From time to time I like to write some not too trivial things on
bash . It seems to be a network chess, which I already
talked about at Habré.
Recently, I mentally returned to them and thought how cool it would be if the game itself would find a partner to play on the network. Those. being launched, the toy must somehow search the network for those who are ready for the fight.
It is impossible to scan all addresses for a long time. There are two ugly “head-on” solutions - scan the current subnet or look at the
ARP table, connect to those who are there. But, firstly, such a search will still be slow, and secondly, it will not find all potential rivals (rivals may be on other subnets, and in the
ARP table, not all network members at all).
')
In general, a similar problem was solved long ago in OSes - for example, when I set up a network printer at home, the operating system found it myself, I did not specify
IP or something else. In the "Macs" for this is the technology "
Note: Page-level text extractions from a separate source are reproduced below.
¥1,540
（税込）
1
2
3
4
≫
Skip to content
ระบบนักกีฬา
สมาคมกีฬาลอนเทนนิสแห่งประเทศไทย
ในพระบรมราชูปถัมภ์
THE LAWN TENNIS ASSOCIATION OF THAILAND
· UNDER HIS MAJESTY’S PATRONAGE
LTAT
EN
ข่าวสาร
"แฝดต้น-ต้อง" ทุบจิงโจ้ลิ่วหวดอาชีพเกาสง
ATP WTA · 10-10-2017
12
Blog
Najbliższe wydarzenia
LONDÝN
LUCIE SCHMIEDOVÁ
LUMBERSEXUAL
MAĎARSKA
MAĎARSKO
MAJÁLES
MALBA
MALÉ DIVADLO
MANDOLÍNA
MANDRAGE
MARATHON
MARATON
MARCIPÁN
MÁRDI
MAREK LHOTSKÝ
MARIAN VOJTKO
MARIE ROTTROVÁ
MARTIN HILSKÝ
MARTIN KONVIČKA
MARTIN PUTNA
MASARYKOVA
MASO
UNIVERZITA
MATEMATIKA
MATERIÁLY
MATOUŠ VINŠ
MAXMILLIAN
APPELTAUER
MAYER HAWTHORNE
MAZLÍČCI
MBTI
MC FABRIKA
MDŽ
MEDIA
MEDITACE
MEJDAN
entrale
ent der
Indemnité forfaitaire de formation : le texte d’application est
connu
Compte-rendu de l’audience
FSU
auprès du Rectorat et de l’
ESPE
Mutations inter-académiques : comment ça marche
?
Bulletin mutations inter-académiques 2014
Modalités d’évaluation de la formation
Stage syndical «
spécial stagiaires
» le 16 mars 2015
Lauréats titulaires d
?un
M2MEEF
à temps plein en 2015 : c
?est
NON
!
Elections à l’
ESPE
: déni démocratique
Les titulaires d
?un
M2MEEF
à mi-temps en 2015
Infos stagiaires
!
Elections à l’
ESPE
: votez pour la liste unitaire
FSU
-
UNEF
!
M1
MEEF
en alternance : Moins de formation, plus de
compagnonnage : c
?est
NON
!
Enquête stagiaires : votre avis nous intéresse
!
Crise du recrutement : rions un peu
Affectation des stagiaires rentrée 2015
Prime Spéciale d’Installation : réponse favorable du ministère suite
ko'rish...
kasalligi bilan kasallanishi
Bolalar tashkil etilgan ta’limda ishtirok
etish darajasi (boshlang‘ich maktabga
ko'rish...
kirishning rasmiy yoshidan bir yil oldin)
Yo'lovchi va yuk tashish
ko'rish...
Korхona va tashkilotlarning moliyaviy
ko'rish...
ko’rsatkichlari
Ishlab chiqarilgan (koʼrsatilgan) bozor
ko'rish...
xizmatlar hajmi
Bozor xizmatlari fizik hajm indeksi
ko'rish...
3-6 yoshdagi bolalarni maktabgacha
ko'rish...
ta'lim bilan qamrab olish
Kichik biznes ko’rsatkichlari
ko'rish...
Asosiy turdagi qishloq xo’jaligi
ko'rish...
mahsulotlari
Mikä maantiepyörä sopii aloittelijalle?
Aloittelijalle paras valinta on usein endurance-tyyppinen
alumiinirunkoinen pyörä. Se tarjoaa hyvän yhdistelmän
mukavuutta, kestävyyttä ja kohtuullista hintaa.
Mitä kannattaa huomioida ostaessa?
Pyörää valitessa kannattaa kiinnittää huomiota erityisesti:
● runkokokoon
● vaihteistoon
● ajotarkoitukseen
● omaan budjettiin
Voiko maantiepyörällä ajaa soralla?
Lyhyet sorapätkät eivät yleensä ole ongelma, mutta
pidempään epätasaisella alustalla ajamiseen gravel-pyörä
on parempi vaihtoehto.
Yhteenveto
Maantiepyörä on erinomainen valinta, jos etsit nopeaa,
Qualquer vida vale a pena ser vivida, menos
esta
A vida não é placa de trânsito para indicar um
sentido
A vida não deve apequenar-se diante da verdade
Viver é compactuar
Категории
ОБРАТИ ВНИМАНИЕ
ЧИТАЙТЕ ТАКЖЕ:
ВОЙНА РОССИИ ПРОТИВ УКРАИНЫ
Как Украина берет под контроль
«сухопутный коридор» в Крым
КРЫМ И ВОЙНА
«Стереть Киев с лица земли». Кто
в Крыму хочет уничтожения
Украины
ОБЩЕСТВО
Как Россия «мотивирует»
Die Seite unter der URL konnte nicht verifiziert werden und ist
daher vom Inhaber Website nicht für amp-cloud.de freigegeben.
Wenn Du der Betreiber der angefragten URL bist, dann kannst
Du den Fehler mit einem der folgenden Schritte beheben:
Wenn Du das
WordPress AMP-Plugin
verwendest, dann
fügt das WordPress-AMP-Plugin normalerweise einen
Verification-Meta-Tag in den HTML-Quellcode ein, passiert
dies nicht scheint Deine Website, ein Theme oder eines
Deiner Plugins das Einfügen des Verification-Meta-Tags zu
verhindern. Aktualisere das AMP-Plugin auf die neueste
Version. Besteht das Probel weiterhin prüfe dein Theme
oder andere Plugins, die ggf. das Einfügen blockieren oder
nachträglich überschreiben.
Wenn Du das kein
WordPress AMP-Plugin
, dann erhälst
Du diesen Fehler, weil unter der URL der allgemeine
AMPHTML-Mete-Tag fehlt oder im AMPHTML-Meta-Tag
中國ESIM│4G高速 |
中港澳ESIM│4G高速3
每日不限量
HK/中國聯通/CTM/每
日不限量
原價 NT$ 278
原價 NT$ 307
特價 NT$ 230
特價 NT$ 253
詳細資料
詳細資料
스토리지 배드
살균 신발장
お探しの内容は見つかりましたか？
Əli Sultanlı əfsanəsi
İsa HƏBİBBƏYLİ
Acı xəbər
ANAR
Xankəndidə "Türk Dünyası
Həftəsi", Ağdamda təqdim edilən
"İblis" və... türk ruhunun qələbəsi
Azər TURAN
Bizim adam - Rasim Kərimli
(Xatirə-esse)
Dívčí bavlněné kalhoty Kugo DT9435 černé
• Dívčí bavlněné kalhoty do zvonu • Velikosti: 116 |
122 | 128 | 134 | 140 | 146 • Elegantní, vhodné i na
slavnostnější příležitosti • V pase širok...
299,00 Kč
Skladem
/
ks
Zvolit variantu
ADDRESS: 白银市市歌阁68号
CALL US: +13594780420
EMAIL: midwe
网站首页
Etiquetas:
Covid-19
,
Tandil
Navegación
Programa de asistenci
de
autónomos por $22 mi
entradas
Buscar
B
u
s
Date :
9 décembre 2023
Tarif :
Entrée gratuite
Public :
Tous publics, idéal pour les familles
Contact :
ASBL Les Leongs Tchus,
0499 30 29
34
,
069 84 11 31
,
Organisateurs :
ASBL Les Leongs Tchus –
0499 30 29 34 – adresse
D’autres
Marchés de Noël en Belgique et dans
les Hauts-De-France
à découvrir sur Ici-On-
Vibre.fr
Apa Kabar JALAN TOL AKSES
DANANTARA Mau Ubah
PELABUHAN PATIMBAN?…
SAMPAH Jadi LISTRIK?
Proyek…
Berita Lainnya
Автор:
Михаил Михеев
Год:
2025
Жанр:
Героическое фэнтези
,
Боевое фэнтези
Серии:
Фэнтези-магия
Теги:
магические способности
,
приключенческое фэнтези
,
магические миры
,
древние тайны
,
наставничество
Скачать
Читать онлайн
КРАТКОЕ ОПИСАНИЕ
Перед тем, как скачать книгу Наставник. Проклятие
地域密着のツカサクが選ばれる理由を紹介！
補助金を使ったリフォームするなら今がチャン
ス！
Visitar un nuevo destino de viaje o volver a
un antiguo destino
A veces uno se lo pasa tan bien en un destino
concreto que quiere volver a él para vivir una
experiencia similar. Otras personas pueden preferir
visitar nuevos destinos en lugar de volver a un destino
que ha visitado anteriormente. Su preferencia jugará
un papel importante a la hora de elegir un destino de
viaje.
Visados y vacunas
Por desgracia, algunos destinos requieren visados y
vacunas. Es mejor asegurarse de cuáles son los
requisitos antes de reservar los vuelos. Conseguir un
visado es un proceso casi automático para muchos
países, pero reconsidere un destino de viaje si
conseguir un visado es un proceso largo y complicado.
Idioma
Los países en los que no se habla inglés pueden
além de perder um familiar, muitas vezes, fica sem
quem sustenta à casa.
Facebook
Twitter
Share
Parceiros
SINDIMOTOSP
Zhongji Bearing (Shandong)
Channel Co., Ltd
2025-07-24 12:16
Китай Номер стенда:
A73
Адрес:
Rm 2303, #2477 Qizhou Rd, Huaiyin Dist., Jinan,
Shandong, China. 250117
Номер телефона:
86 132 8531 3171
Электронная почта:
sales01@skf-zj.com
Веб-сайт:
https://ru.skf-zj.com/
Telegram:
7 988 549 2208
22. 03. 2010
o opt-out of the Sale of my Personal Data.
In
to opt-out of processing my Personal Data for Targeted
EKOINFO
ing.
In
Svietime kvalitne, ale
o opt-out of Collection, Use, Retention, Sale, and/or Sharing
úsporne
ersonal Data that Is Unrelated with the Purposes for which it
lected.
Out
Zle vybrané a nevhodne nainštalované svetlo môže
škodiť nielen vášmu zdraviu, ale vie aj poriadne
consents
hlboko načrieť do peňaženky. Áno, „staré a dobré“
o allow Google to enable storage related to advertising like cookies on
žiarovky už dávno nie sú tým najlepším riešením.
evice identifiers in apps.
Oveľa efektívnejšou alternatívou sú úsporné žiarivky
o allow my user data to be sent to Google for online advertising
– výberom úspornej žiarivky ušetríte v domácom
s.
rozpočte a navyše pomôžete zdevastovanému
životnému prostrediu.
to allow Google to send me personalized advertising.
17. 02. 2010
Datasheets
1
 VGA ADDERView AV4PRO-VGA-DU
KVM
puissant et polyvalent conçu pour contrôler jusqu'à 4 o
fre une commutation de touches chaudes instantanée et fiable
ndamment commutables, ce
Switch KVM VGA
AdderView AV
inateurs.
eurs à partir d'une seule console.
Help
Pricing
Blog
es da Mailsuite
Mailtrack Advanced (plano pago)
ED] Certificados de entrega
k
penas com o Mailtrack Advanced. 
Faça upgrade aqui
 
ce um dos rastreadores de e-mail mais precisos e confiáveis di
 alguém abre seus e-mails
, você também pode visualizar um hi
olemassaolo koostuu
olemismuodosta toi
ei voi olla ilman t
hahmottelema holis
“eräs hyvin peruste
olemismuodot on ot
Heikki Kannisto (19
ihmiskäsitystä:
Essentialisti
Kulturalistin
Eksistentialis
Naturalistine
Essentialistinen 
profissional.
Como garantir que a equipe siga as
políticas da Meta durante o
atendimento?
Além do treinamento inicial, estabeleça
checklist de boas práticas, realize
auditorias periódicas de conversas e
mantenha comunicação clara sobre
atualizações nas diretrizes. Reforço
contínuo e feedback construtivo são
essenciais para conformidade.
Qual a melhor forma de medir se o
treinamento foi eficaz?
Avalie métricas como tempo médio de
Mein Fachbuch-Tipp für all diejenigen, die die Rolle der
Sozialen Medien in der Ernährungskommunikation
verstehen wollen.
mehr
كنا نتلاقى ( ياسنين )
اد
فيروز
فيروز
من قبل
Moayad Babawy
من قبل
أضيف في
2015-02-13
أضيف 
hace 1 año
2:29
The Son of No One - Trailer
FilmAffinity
Bonjour " (implementation of "
Zerokonfa ").
Is it possible to use this technology in the "Bash"?
I didn’t rewrite network chess, the thought about which it all started, instead I made a goal to make a file transfer utility that would work according to the following algorithm: it runs on two machines, indicating which file to transfer if computers see each other network, the file is transferred. All this without specifying the
IP of these machines or their names.
On Macs, there is the
dns-sd utility (or its older version of
mDNS ), which advertises and discovers network services. Those. being launched with the same keys, she says “this computer can do this,” with others, she is not looking for the indicated any computer on the network.
This is how it happens.
Services are specified by name, the service name is a unicode string (in
UTF-8 format), up to 63 bytes in length (not characters), specified in the form “
_app-proto._tcp ” or “
_app-proto._udp ”, where the string (which and is the name of the service) “
app-proto ” needs to be registered on a special site, but since the utility takes any value, it will come down without this step.
In general, if you run
dns-sd with the "-R" key, then it will register a new service on the network:
which you can then search online by running the same command with the key “-B”:
As you can see, besides the name of the service there are other parameters, but besides the line “Hello!” There is actually nothing interesting there, they do not affect anything in this implementation. Instead of saying “hello”, something more useful can be written on this line. I write there information about the
IP of the machine that announced the service and checksum of the file being transferred.
Some code.
It looks like this in my server announcement code:
As you can see, I am launching an announcement of the service in the background, and at the exit from the utility I beat the
dns-sd working in the background. If I would not use the launch in the background, then the execution of my script stopped at this place -
dns-sd after launch does not return control and removes the service from the announced ones upon exit.
Now the discovery service. In this mode,
dns-sd is similar to the
top utility — the console is also not released, and events about the advertised and de-advertised services appear on the screen. Therefore, I had to use the
expect utility that is very useful in such cases:
local info=($(expect <<CMDS | awk 'NR>2 {print $7 " " $8}' | sort -u | tr -d '\r' | head -n1 spawn -noecho dns-sd -B _bolk-fileshare._tcp expect Timestamp expect -- "_bolk-fileshare._tcp" exit CMDS))
The point is this: I ask
expect to return control to me when
dns-sd prints a string with the name of my service. After that, I select the right for me - the very line where I transmit the server's
IP address and the checksum of the file being transferred. In the variable
info , I get an array of two elements - the sum and
IP .
The rest is not very interesting, on the “GitHub”
is the resulting code - then I just connect to the specified address and get the file with the utility
netcat .
I summarize, the idea is this: a network game, to search for an opponent, announces a service with some given name, scanning simultaneously announced services to ask the player with whom he wants to play. The player chooses someone, then the machines are connected to the specified addresses and the game begins.